- WORK ORDER -
Format every line of text in the records below as a JSON list of strings, one string per line. Leave out blank lines and the picture markers.

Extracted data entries
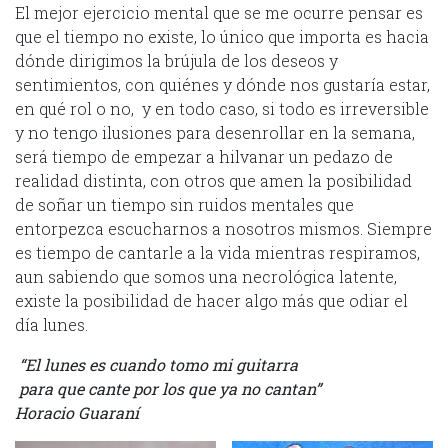
El mejor ejercicio mental que se me ocurre pensar es
que el tiempo no existe, lo único que importa es hacia
dónde dirigimos la brújula de los deseos y
sentimientos, con quiénes y dónde nos gustaría estar,
en qué rol o no, y en todo caso, si todo es irreversible
y no tengo ilusiones para desenrollar en la semana,
será tiempo de empezar a hilvanar un pedazo de
realidad distinta, con otros que amen la posibilidad
de soñar un tiempo sin ruidos mentales que
entorpezca escucharnos a nosotros mismos. Siempre
es tiempo de cantarle a la vida mientras respiramos,
aun sabiendo que somos una necrológica latente,
existe la posibilidad de hacer algo más que odiar el
día lunes.
“El lunes es cuando tomo mi guitarra
para que cante por los que ya no cantan”
Horacio Guaraní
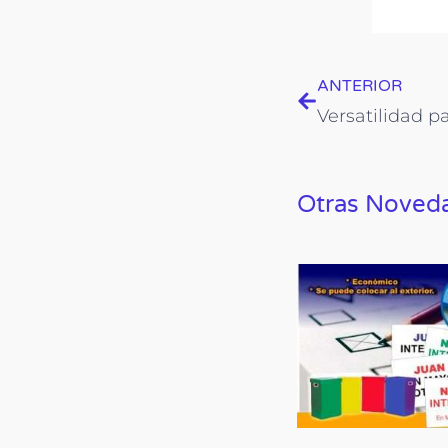
Prev
ANTERIOR
Otras Noved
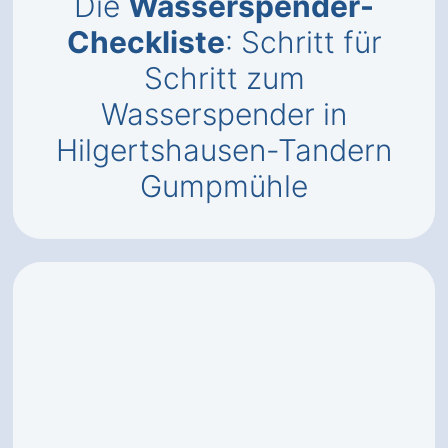
Die
Wasserspender-
Checkliste
: Schritt für
Schritt zum
Wasserspender in
Hilgertshausen-Tandern
Gumpmühle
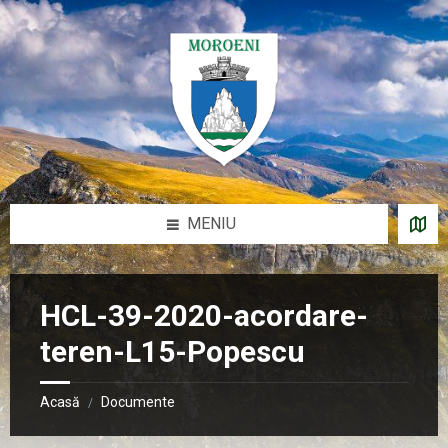
Sari
Salt
Salt
Salt
la
la
la
la
conținut
bara
bara
subsol
laterală
laterală
stângă
dreaptă
MENIU
HCL-39-2020-acordare-
teren-L15-Popescu
Acasă
Documente
/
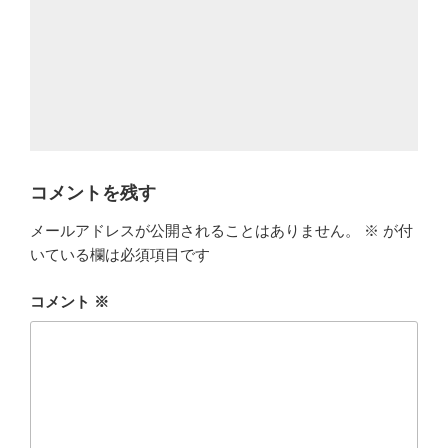
コメントを残す
メールアドレスが公開されることはありません。
※
が付
いている欄は必須項目です
コメント
※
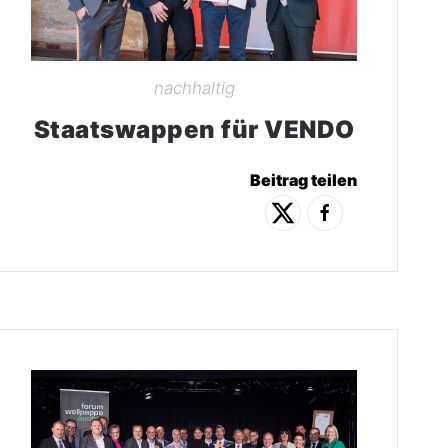
nachhaltig
Staatswappen für VENDO
Beitrag teilen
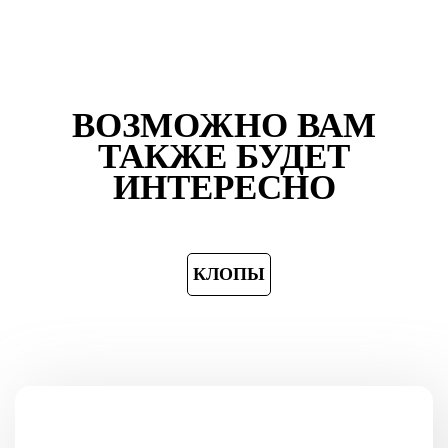
ВОЗМОЖНО ВАМ
ТАКЖЕ БУДЕТ
ИНТЕРЕСНО
КЛОПЫ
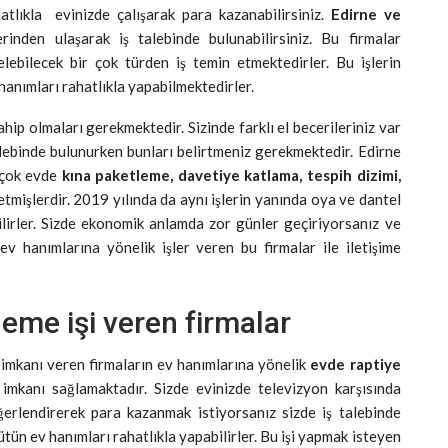
hatlıkla
evinizde çalışarak para kazanabilirsiniz.
Edirne ve
rinden ulaşarak iş talebinde bulunabilirsiniz. Bu firmalar
ebilecek bir çok türden iş temin etmektedirler. Bu işlerin
 hanımları rahatlıkla yapabilmektedirler.
sahip olmaları gerekmektedir. Sizinde farklı el becerileriniz var
talebinde bulunurken bunları belirtmeniz gerekmektedir. Edirne
n çok evde
kına paketleme, davetiye katlama, tespih dizimi,
 etmişlerdir. 2019 yılında da aynı işlerin yanında oya ve dantel
bilirler. Sizde ekonomik anlamda zor günler geçiriyorsanız ve
v hanımlarına yönelik işler veren bu firmalar ile iletişime
leme işi veren firmalar
 imkanı veren firmaların ev hanımlarına yönelik
evde raptiye
mkanı sağlamaktadır. Sizde evinizde televizyon karşısında
eğerlendirerek para kazanmak istiyorsanız sizde
iş talebinde
bütün ev hanımları rahatlıkla yapabilirler. Bu işi yapmak isteyen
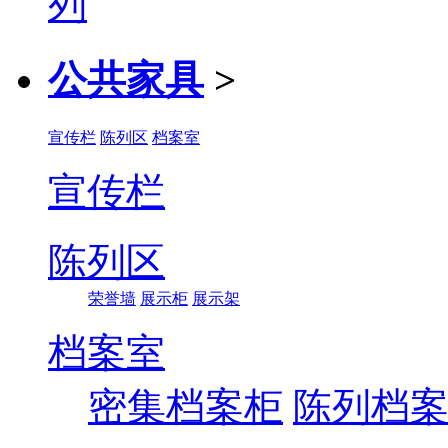
公共家具
>
宣传栏
陈列区
档案室
宣传栏
陈列区
荣誉墙
展示柜
展示架
档案室
密集档案柜
陈列档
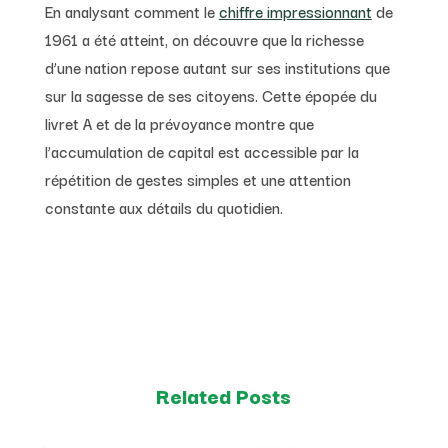
En analysant comment le
chiffre impressionnant
de
1961 a été atteint, on découvre que la richesse
d’une nation repose autant sur ses institutions que
sur la sagesse de ses citoyens. Cette épopée du
livret A et de la prévoyance montre que
l’accumulation de capital est accessible par la
répétition de gestes simples et une attention
constante aux détails du quotidien.
Related Posts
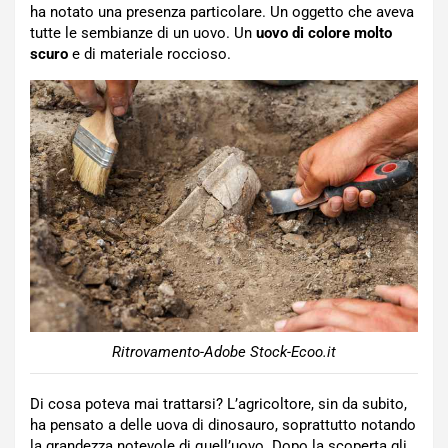
ha notato una presenza particolare. Un oggetto che aveva
tutte le sembianze di un uovo. Un
uovo di colore molto
scuro
e di materiale roccioso.
Ritrovamento-Adobe Stock-Ecoo.it
Di cosa poteva mai trattarsi? L’agricoltore, sin da subito,
ha pensato a delle uova di dinosauro, soprattutto notando
la grandezza notevole di quell’uovo. Dopo la scoperta gli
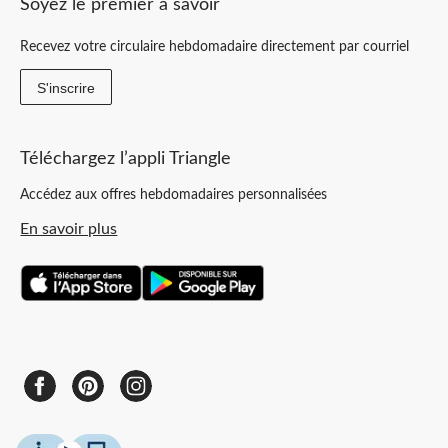
Soyez le premier à savoir
Recevez votre circulaire hebdomadaire directement par courriel
S'inscrire
Téléchargez l’appli Triangle
Accédez aux offres hebdomadaires personnalisées
En savoir plus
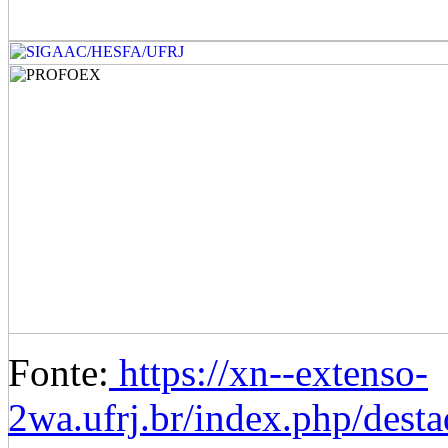
Fonte:
https://xn--extenso-
2wa.ufrj.br/index.php/dest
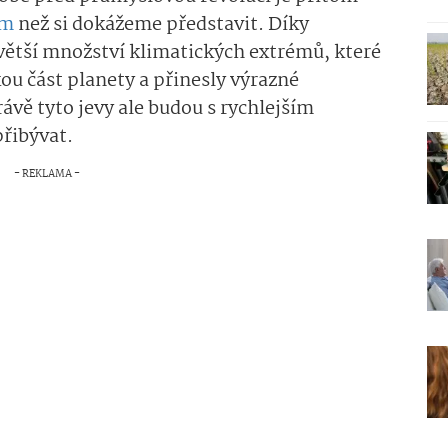
ém
než si dokážeme představit. Díky
zvětší množství klimatických extrémů, které
ou část planety a přinesly výrazné
ávě tyto jevy ale budou s rychlejším
přibývat.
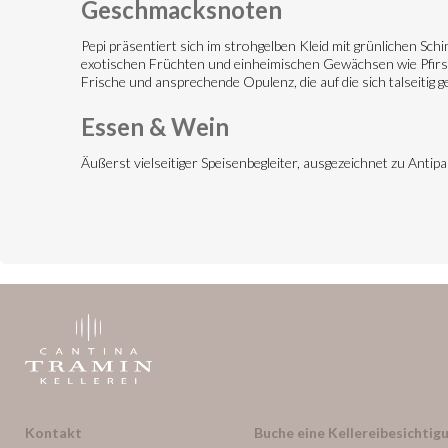
Geschmacksnoten
Pepi präsentiert sich im strohgelben Kleid mit grünlichen 
exotischen Früchten und einheimischen Gewächsen wie Pfirsich
Frische und ansprechende Opulenz, die auf die sich talseitig
Essen & Wein
Äußerst vielseitiger Speisenbegleiter, ausgezeichnet zu Antip
Kontakt
Buche eine Kellereibesichtigu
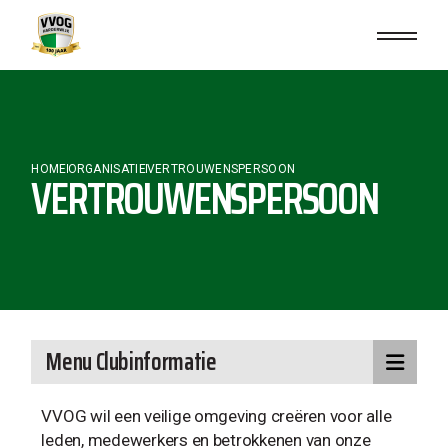
HOME
ORGANISATIE
VERTROUWENSPERSOON
VERTROUWENSPERSOON
Menu Clubinformatie
VVOG wil een veilige omgeving creëren voor alle
leden, medewerkers en betrokkenen van onze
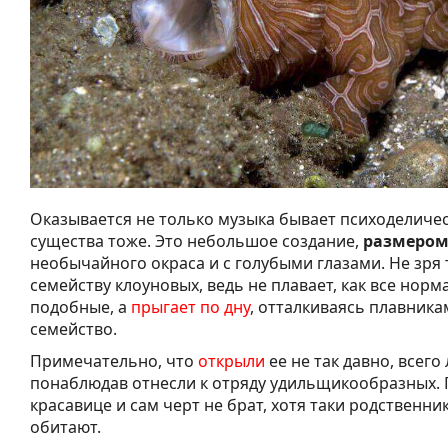
Оказывается не только музыка бывает психоделиче
существа тоже. Это небольшое создание,
размером 
необычайного окраса и с голубыми глазами. Не зря 
семейству клоуновых, ведь не плавает, как все нор
подобные, а
прыгает по дну
, отталкиваясь плавникам
семейство.
Примечательно, что
открыли
ее не так давно, всег
понаблюдав отнесли к отряду удильщикообразных.
красавице и сам черт не брат, хотя таки родственни
обитают.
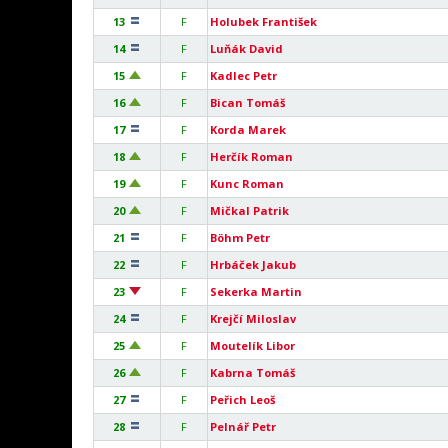
13
F
Holubek František
14
F
Luňák David
15
F
Kadlec Petr
16
F
Bican Tomáš
17
F
Korda Marek
18
F
Herčík Roman
19
F
Kunc Roman
20
F
Mičkal Patrik
21
F
Böhm Petr
22
F
Hrbáček Jakub
23
F
Sekerka Martin
24
F
Krejčí Miloslav
25
F
Moutelík Libor
26
F
Kabrna Tomáš
27
F
Peřich Leoš
28
F
Pelnář Petr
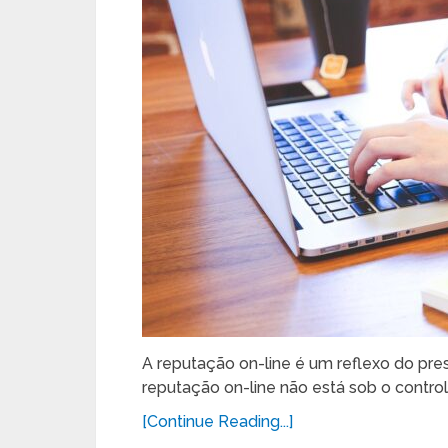
A reputação on-line é um reflexo do pres
reputação on-line não está sob o control
[Continue Reading...]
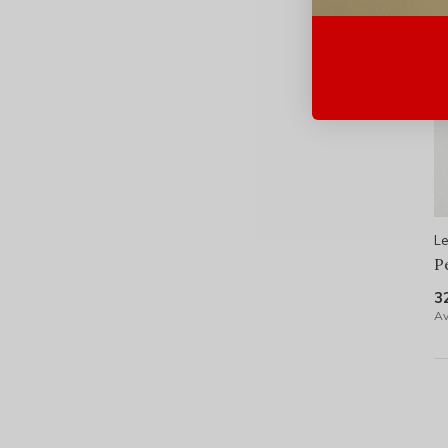
Le
P
3
Av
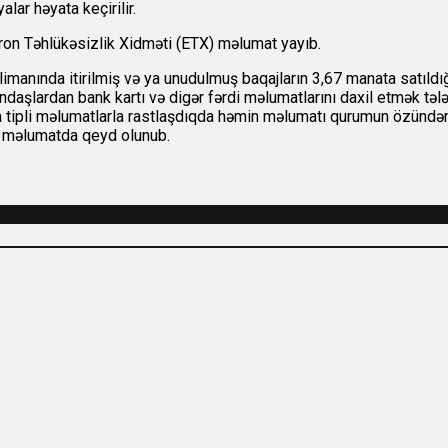
ar həyata keçirilir.
ron Təhlükəsizlik Xidməti (ETX) məlumat yayıb.
imanında itirilmiş və ya unudulmuş baqajların 3,67 manata satıldığ
ndaşlardan bank kartı və digər fərdi məlumatlarını daxil etmək təl
a tipli məlumatlarla rastlaşdıqda həmin məlumatı qurumun özündən 
yə məlumatda qeyd olunub.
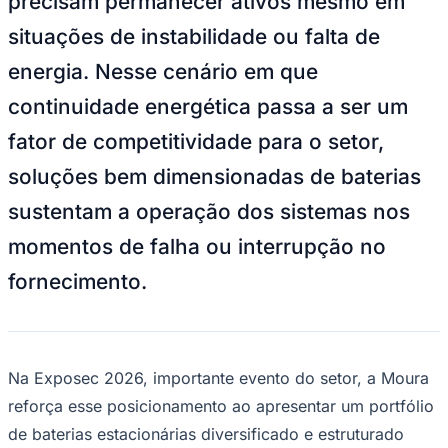
precisam permanecer ativos mesmo em
situações de instabilidade ou falta de
energia. Nesse cenário em que
continuidade energética passa a ser um
fator de competitividade para o setor,
soluções bem dimensionadas de baterias
sustentam a operação dos sistemas nos
Goiás
momentos de falha ou interrupção no
fornecimento.
Na Exposec 2026, importante evento do setor, a Moura
reforça esse posicionamento ao apresentar um portfólio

- RESULT FOR THIS EXERCISE -
[
  "El mejor ejercicio mental que se me ocurre pensar es",
  "que el tiempo no existe, lo único que importa es hacia",
  "dónde dirigimos la brújula de los deseos y",
  "sentimientos, con quiénes y dónde nos gustaría estar,",
  "en qué rol o no, y en todo caso, si todo es irreversible",
  "y no tengo ilusiones para desenrollar en la semana,",
  "será tiempo de empezar a hilvanar un pedazo de",
  "realidad distinta, con otros que amen la posibilidad",
  "de soñar un tiempo sin ruidos mentales que",
  "entorpezca escucharnos a nosotros mismos. Siempre",
  "es tiempo de cantarle a la vida mientras respiramos,",
  "aun sabiendo que somos una necrológica latente,",
  "existe la posibilidad de hacer algo más que odiar el",
  "día lunes.",
  "“El lunes es cuando tomo mi guitarra",
  "para que cante por los que ya no cantan”",
  "Horacio Guaraní",
  "Prev",
  "ANTERIOR",
  "Otras Noved",
  "Die",
  "Wasserspender-",
  "Checkliste",
  ": Schritt für",
  "Schritt zum",
  "Wasserspender in",
  "Hilgertshausen-Tandern",
  "Gumpmühle",
  "Sari",
  "Salt",
  "Salt",
  "Salt",
  "la",
  "la",
  "la",
  "la",
  "conținut",
  "bara",
  "bara",
  "subsol",
  "laterală",
  "laterală",
  "stângă",
  "dreaptă",
  "MENIU",
  "HCL-39-2020-acordare-",
  "teren-L15-Popescu",
  "Acasă",
  "Documente",
  "/",
  "コメントを残す",
  "メールアドレスが公開されることはありません。",
  "※",
  "が付",
  "いている欄は必須項目です",
  "コメント",
  "※",
  "nachhaltig",
  "Staatswappen für VENDO",
  "Beitrag teilen",
  "ВОЗМОЖНО ВАМ",
  "ТАКЖЕ БУДЕТ",
  "ИНТЕРЕСНО",
  "КЛОПЫ",
  "hatlıkla",
  "evinizde çalışarak para kazanabilirsiniz.",
  "Edirne ve",
  "rinden ulaşarak iş talebinde bulunabilirsiniz. Bu firmalar",
  "ebilecek bir çok türden iş temin etmektedirler. Bu işlerin",
  " hanımları rahatlıkla yapabilmektedirler.",
  "sahip olmaları gerekmektedir. Sizinde farklı el becerileriniz var",
  "talebinde bulunurken bunları belirtmeniz gerekmektedir. Edirne",
  "n çok evde",
  "kına paketleme, davetiye katlama, tespih dizimi,",
  " etmişlerdir. 2019 yılında da aynı işlerin yanında oya ve dantel",
  "bilirler. Sizde ekonomik anlamda zor günler geçiriyorsanız ve",
  "v hanımlarına yönelik işler veren bu firmalar ile iletişime",
  "leme işi veren firmalar",
  " imkanı veren firmaların ev hanımlarına yönelik",
  "evde raptiye",
  "mkanı sağlamaktadır. Sizde evinizde televizyon karşısında",
  "eğerlendirerek para kazanmak istiyorsanız sizde",
  "iş talebinde",
  "bütün ev hanımları rahatlıkla yapabilirler. Bu işi yapmak isteyen",
  "公共家具",
  ">",
  "宣传栏",
  "陈列区",
  "档案室",
  "宣传栏",
  "陈列区",
  "荣誉墙",
  "展示柜",
  "展示架",
  "档案室",
  "密集档案柜",
  "陈列档",
  "En analysant comment le",
  "chiffre impressionnant",
  "de",
  "1961 a été atteint, on découvre que la richesse",
  "d’une nation repose autant sur ses institutions que",
  "sur la sagesse de ses citoyens. Cette épopée du",
  "livret A et de la prévoyance montre que",
  "l’accumulation de capital est accessible par la",
  "répétition de gestes simples et une attention",
  "constante aux détails du quotidien.",
  "Related Posts",
  "ha notato una presenza particolare. Un oggetto che aveva",
  "tutte le sembianze di un uovo. Un",
  "uovo di colore molto",
  "scuro",
  "e di materiale roccioso.",
  "Ritrovamento-Adobe Stock-Ecoo.it",
  "Di cosa poteva mai trattarsi? L’agricoltore, sin da subito,",
  "ha pensato a delle uova di dinosauro, soprattutto notando",
  "la grandezza notevole di quell’uovo. Dopo la scoperta gli",
  "Soyez le premier à savoir",
  "Recevez votre circulaire hebdomadaire directement par courriel",
  "S'inscrire",
  "Téléchargez l’appli Triangle",
  "Accédez aux offres hebdomadaires personnalisées",
  "En savoir plus",
  "Fonte:",
  "https://xn--extenso-",
  "2wa.ufrj.br/index.php/dest",
  "ém",
  "než si dokážeme představit. Díky",
  "zvětší množství klimatických extrémů, které",
  "ou část planety a přinesly výrazné",
  "ávě tyto jevy ale budou s rychlejším",
  "přibývat.",
  "Geschmacksnoten",
  "Pepi präsentiert sich im strohgelben Kleid mit grünlichen ",
  "exotischen Früchten und einheimischen Gewächsen wie Pfirsich",
  "Frische und ansprechende Opulenz, die auf die sich talseitig",
  "Essen & Wein",
  "Äußerst vielseitiger Speisenbegleiter, ausgezeichnet zu Antip",
  "Kontakt",
  "Buche eine Kellereibesichtigu",
  "HOME",
  "ORGANISATIE",
  "VERTROUWENSPERSOON",
  "VERTROUWENSPERSOON",
  "Menu Clubinformatie",
  "VVOG wil een veilige omgeving creëren voor alle",
  "leden, medewerkers en betrokkenen van onze",
  "Оказывается не только музыка бывает психоделиче",
  "существа тоже. Это небольшое создание,",
  "размером ",
  "необычайного окраса и с голубыми глазами. Не зря ",
  "семейству клоуновых, ведь не плавает, как все нор",
  "подобные, а",
  "прыгает по дну",
  ", отталкиваясь плавникам",
  "семейство.",
  "Примечательно, что",
  "открыли",
  "ее не так давно, всег",
  "понаблюдав отнесли к отряду удильщикообразных.",
  "красавице и сам черт не брат, хотя таки родственни",
  "обитают.",
  "13",
  "F",
  "Holubek František",
  "14",
  "F",
  "Luňák David",
  "15",
  "F",
  "Kadlec Petr",
  "16",
  "F",
  "Bican Tomáš",
  "17",
  "F",
  "Korda Marek",
  "18",
  "F",
  "Herčík Roman",
  "19",
  "F",
  "Kunc Roman",
  "20",
  "F",
  "Mičkal Patrik",
  "21",
  "F",
  "Böhm Petr",
  "22",
  "F",
  "Hrbáček Jakub",
  "23",
  "F",
  "Sekerka Martin",
  "24",
  "F",
  "Krejčí Miloslav",
  "25",
  "F",
  "Moutelík Libor",
  "26",
  "F",
  "Kabrna Tomáš",
  "27",
  "F",
  "Peřich Leoš",
  "28",
  "F",
  "Pelnář Petr",
  "A reputação on-line é um reflexo do pres",
  "reputação on-line não está sob o control",
  "[Continue Reading...]",
  "Le",
  "P",
  "3",
  "Av",
  "ar həyata keçirilir.",
  "ron Təhlükəsizlik Xidməti (ETX) məlumat yayıb.",
  "imanında itirilmiş və ya unudulmuş baqajların 3,67 manata satıldığ",
  "ndaşlardan bank kartı və digər fərdi məlumatlarını daxil etmək təl",
  "a tipli məlumatlarla rastlaşdıqda həmin məlumatı qurumun özündən ",
  "yə məlumatda qeyd olunub.",
  "precisam permanecer ativos mesmo em",
  "situações de instabilidade ou falta de",
  "energia. Nesse cenário em que",
  "continuidade energética passa a ser um",
  "fator de competitividade para o setor,",
  "soluções bem dimensionadas de baterias",
  "sustentam a operação dos sistemas nos",
  "Goiás",
  "momentos de falha ou interrupção no",
  "fornecimento.",
  "Na Exposec 2026, importante evento do setor, a Moura",
  "reforça esse posicionamento ao apresentar um portfólio"
]